NEILA BARRETO
As figuras públicas, dependendo da sua importância, eram cultuadas, festejadas com pompas e danças pela população de Cuiabá.
Por exemplo, no ano de 1790 pode ser tomado como emblemático, na ativação da vida urbana na Vila Real do Senhor Bom Jesus de Cuiabá. Nesse ano, comemorou-se longa e ostensivamente o aniversário do Juiz de Fora Diogo de Toledo Lara Ordonhes, à época ocupando interinamente o cargo de ouvidor. As festas públicas realizadas em homenagem ao magistrado estenderam-se de 6 de agosto a 11 de setembro.
Em 15 de agosto de 1790, um domingo foram apresentadas na Praça Real, atual Praça Alencastro, centro de Cuiabá, “seis contradanças, passapiés de dois e a quatro, minuetos simples, a quatro e figurados, minuetos da corte”. O minueto é uma dança composta em compasso ternário, como as valsas. No domingo seguinte, 22 de agosto, mais danças (“minueto, contradança comprida, bem sabida e trabalhosa, pelos pulos ou quartos que faziam”); na segunda-feira, 23, apresentaram os “dançantes do dia antecedente”; em 29 de agosto, outro domingo, “dançaram a Tirana”, uma dança que tem semelhança com o fandango; e na terça-feira, 31 de agosto, “muitas árias, uma espécie de musical que constituiu na interpretação de várias óperas, que executaram bem, pois eles todos [os pardos] são curiosos na cantoria, além de que a dama que fazia o papel de Honória é músico de profissão, de voz e estilo. (…). Principiou e acabou a ópera por um coro.

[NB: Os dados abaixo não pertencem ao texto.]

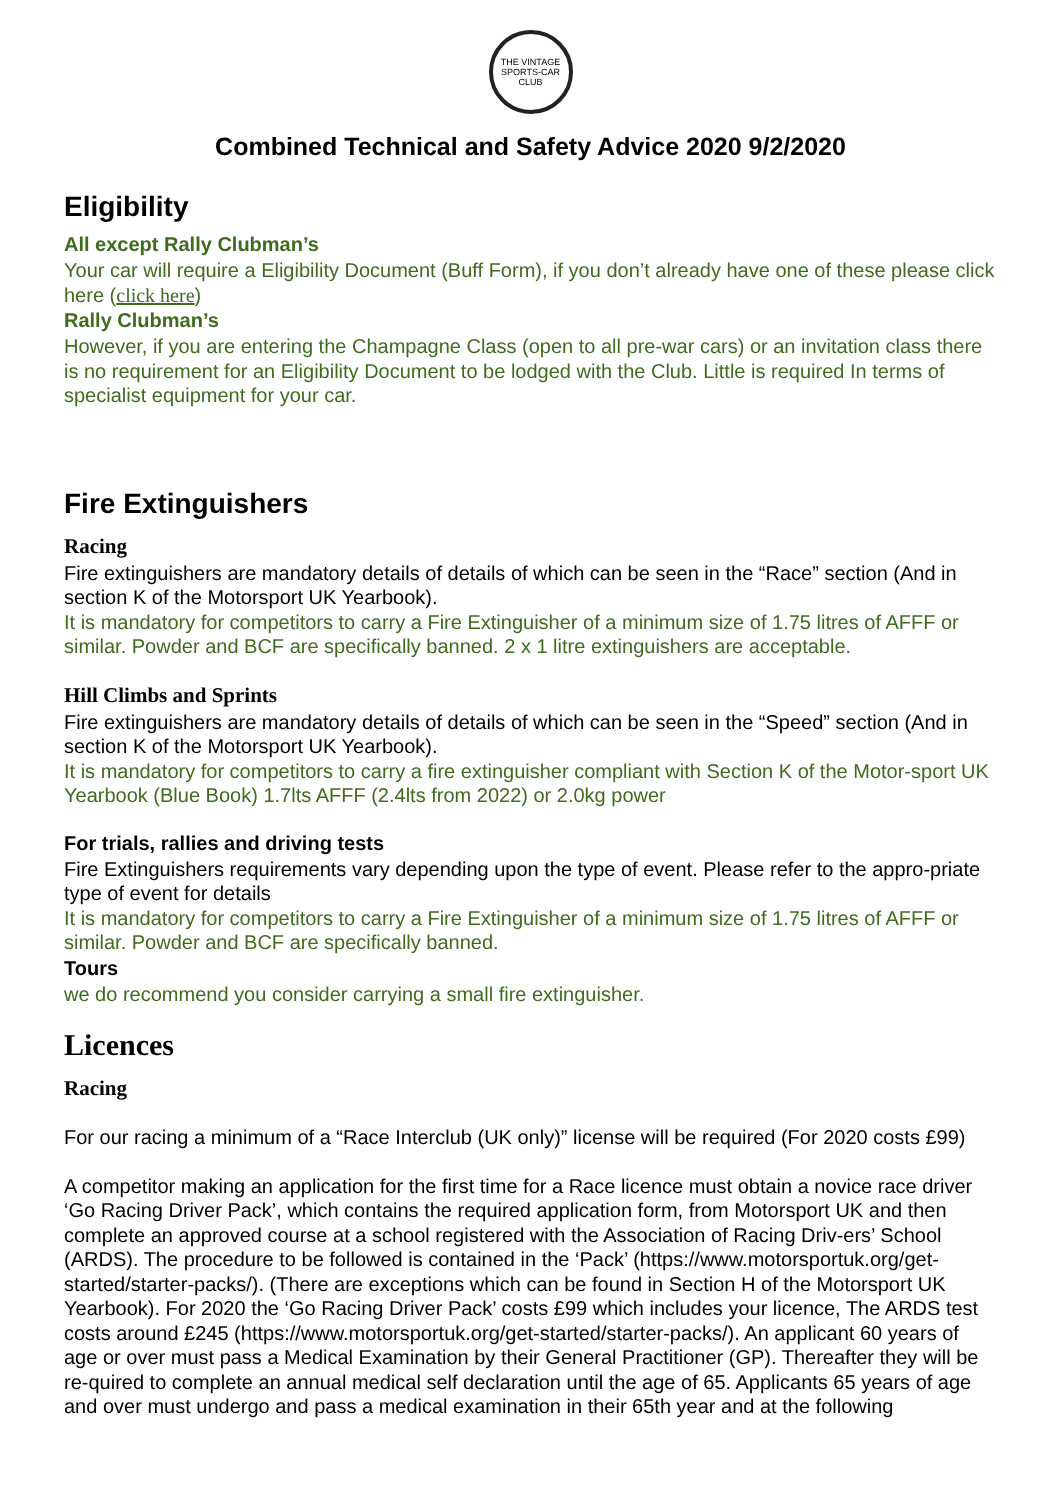THE VINTAGE SPORTS-CAR CLUB
Combined Technical and Safety Advice 2020 9/2/2020
Eligibility
All except Rally Clubman’s
Your car will require a Eligibility Document (Buff Form), if you don’t already have one of these please click here (click here)
Rally Clubman’s
However, if you are entering the Champagne Class (open to all pre-war cars) or an invitation class there is no requirement for an Eligibility Document to be lodged with the Club. Little is required In terms of specialist equipment for your car.
Fire Extinguishers
Racing
Fire extinguishers are mandatory details of details of which can be seen in the “Race” section (And in section K of the Motorsport UK Yearbook).
It is mandatory for competitors to carry a Fire Extinguisher of a minimum size of 1.75 litres of AFFF or similar. Powder and BCF are specifically banned. 2 x 1 litre extinguishers are acceptable.
Hill Climbs and Sprints
Fire extinguishers are mandatory details of details of which can be seen in the “Speed” section (And in section K of the Motorsport UK Yearbook).
It is mandatory for competitors to carry a fire extinguisher compliant with Section K of the Motor-sport UK Yearbook (Blue Book) 1.7lts AFFF (2.4lts from 2022) or 2.0kg power
For trials, rallies and driving tests
Fire Extinguishers requirements vary depending upon the type of event. Please refer to the appro-priate type of event for details
It is mandatory for competitors to carry a Fire Extinguisher of a minimum size of 1.75 litres of AFFF or similar. Powder and BCF are specifically banned.
Tours
we do recommend you consider carrying a small fire extinguisher.
Licences
Racing
For our racing a minimum of a “Race Interclub (UK only)” license will be required (For 2020 costs £99)
A competitor making an application for the first time for a Race licence must obtain a novice race driver ‘Go Racing Driver Pack’, which contains the required application form, from Motorsport UK and then complete an approved course at a school registered with the Association of Racing Driv-ers’ School (ARDS). The procedure to be followed is contained in the ‘Pack’ (https://www.motorsportuk.org/get-started/starter-packs/). (There are exceptions which can be found in Section H of the Motorsport UK Yearbook). For 2020 the ‘Go Racing Driver Pack’ costs £99 which includes your licence, The ARDS test costs around £245 (https://www.motorsportuk.org/get-started/starter-packs/). An applicant 60 years of age or over must pass a Medical Examination by their General Practitioner (GP). Thereafter they will be re-quired to complete an annual medical self declaration until the age of 65. Applicants 65 years of age and over must undergo and pass a medical examination in their 65th year and at the following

Como o chafariz do Rosário começou a funcionar “no fim de agosto”, é possível supor que o início de suas atividades tivesse algo a ver com as comemorações natalícias de Diogo de Toledo Lara Ordonhes. Essa possibilidade é reforçada pelo fato de Joaquim da Costa Siqueira, íntimo de Ordonhes, estar por sua vez presidindo a câmara, em Cuiabá, também interinamente.

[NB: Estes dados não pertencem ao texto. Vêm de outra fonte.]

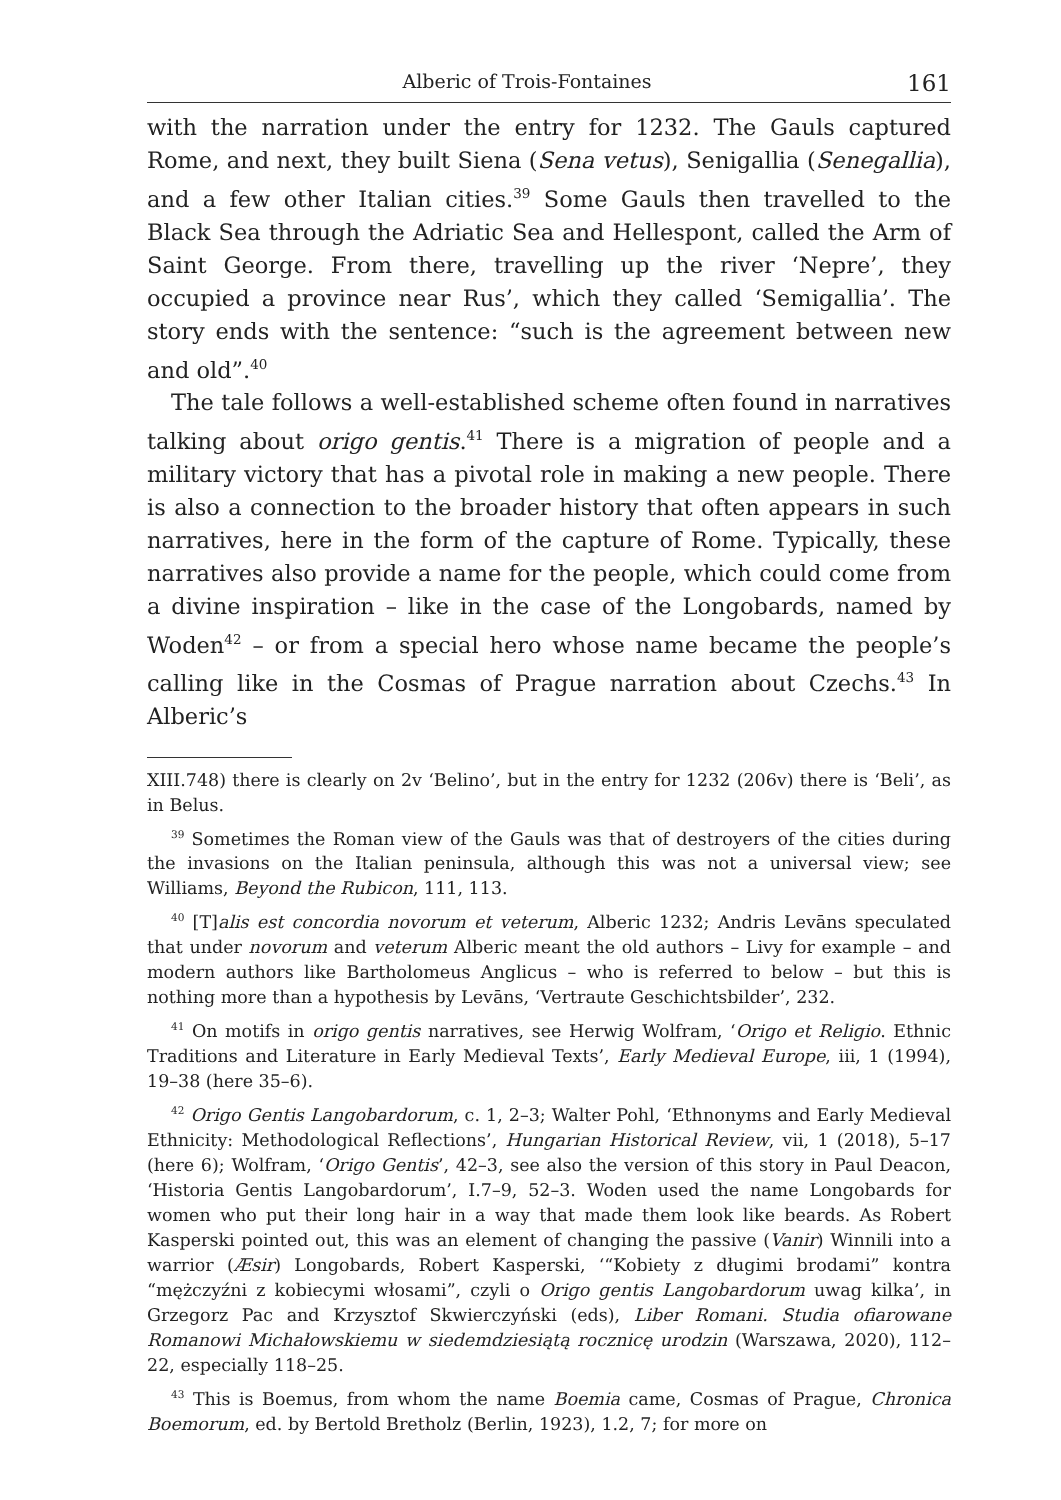Alberic of Trois-Fontaines 161
with the narration under the entry for 1232. The Gauls captured Rome, and next, they built Siena (Sena vetus), Senigallia (Senegallia), and a few other Italian cities.<sup>39</sup> Some Gauls then travelled to the Black Sea through the Adriatic Sea and Hellespont, called the Arm of Saint George. From there, travelling up the river ‘Nepre’, they occupied a province near Rus’, which they called ‘Semigallia’. The story ends with the sentence: “such is the agreement between new and old”.<sup>40</sup>
The tale follows a well-established scheme often found in narratives talking about origo gentis.<sup>41</sup> There is a migration of people and a military victory that has a pivotal role in making a new people. There is also a connection to the broader history that often appears in such narratives, here in the form of the capture of Rome. Typically, these narratives also provide a name for the people, which could come from a divine inspiration – like in the case of the Longobards, named by Woden<sup>42</sup> – or from a special hero whose name became the people’s calling like in the Cosmas of Prague narration about Czechs.<sup>43</sup> In Alberic’s
XIII.748) there is clearly on 2v ‘Belino’, but in the entry for 1232 (206v) there is ‘Beli’, as in Belus.
<sup>39</sup> Sometimes the Roman view of the Gauls was that of destroyers of the cities during the invasions on the Italian peninsula, although this was not a universal view; see Williams, Beyond the Rubicon, 111, 113.
<sup>40</sup> [T]alis est concordia novorum et veterum, Alberic 1232; Andris Levāns speculated that under novorum and veterum Alberic meant the old authors – Livy for example – and modern authors like Bartholomeus Anglicus – who is referred to below – but this is nothing more than a hypothesis by Levāns, ‘Vertraute Geschichtsbilder’, 232.
<sup>41</sup> On motifs in origo gentis narratives, see Herwig Wolfram, ‘Origo et Religio. Ethnic Traditions and Literature in Early Medieval Texts’, Early Medieval Europe, iii, 1 (1994), 19–38 (here 35–6).
<sup>42</sup> Origo Gentis Langobardorum, c. 1, 2–3; Walter Pohl, ‘Ethnonyms and Early Medieval Ethnicity: Methodological Reflections’, Hungarian Historical Review, vii, 1 (2018), 5–17 (here 6); Wolfram, ‘Origo Gentis’, 42–3, see also the version of this story in Paul Deacon, ‘Historia Gentis Langobardorum’, I.7–9, 52–3. Woden used the name Longobards for women who put their long hair in a way that made them look like beards. As Robert Kasperski pointed out, this was an element of changing the passive (Vanir) Winnili into a warrior (Æsir) Longobards, Robert Kasperski, ‘“Kobiety z długimi brodami” kontra “mężczyźni z kobiecymi włosami”, czyli o Origo gentis Langobardorum uwag kilka’, in Grzegorz Pac and Krzysztof Skwierczyński (eds), Liber Romani. Studia ofiarowane Romanowi Michałowskiemu w siedemdziesiątą rocznicę urodzin (Warszawa, 2020), 112–22, especially 118–25.
<sup>43</sup> This is Boemus, from whom the name Boemia came, Cosmas of Prague, Chronica Boemorum, ed. by Bertold Bretholz (Berlin, 1923), 1.2, 7; for more on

A quase nenhuma atenção dada pelos Anais da Câmara da Vila Real à construção do chafariz do Rosário e, particularmente, o silêncio sobre a construção do aqueduto sobre o Prainha, resultou em mais de dois séculos de invisibilidade desse equipamento urbano – nos estudos da história da Vila Real. Esse longo esquecimento contribuiu também para que aqui, como em outras partes do Brasil, a longa história das águas urbanas continuasse uma história ainda pouco conhecida.
A manutenção de fontes públicas na Vila Real mostra existência (mesmo que deficiente) de sistema de abastecimento de água doce potável. Das fontes às casas, a água era transportada por escravos. Algumas residências tinham poços nos quintais. Tudo leva a crer que das águas do córrego Prainha não se bebia: “a presença de algum azougue (mercúrio) das lavagens do ouro, além de lixo, tornava perigosa sua água”. Aparentemente a prática de jogar-se dejetos em córregos e outros locais dentro ou próximos do centro urbano era recorrente, – apesar das posturas e das ações da câmara: “dejetos eram jogados nos córregos e em lugares impróprios”.
Essa não utilização das águas do Prainha para ingestão atravessou séculos. Em 1872, por exemplo, testemunhas juramentadas em processo judicial declararam ser prática comum (embora transgressiva) “pessoas satisfazer necessidades físicas” nas margens e no leito do Prainha. Como essas testemunhas, praticamente toda a população da cidade devia estar advertida sobre a contaminação das águas do Prainha.
Em fins do século XVIII representantes da coroa portuguesa na capitania eram incentivados a indicar jovens estudantes para cursos universitários, custeados com dinheiro da Fazenda Real. Dentre esses cursos, merece destaque aqui o de engenharia hidráulica.
Em 1808, há referências a um “Chafariz” na Mandioca.
Por volta de 1817, o governador e capitão-general João Carlos Augusto de Oeynhausen Gravenburg (depois Marquês de Aracati) reassumiu o projeto de canalização das águas do Mutuca, não mais apenas para lavagens de mineração no Jacé (hoje nas proximidades do bairro Carumbé), mas também para encaminhamento d‘água do ribeirão Mutuca, para o abastecimento da Vila Real do Senhor Bom Jesus de Cuiabá.
O abastecimento da água aconteceu. A falta dela para a população até hoje continua. A prioridade para sanar essa necessidade nunca foi de importância para políticos e gestores da cidade.
(*) NEILA BARRETO é jornalista, historiadora e presidente do Instituto Histórico e Geográfico de Mato Grosso.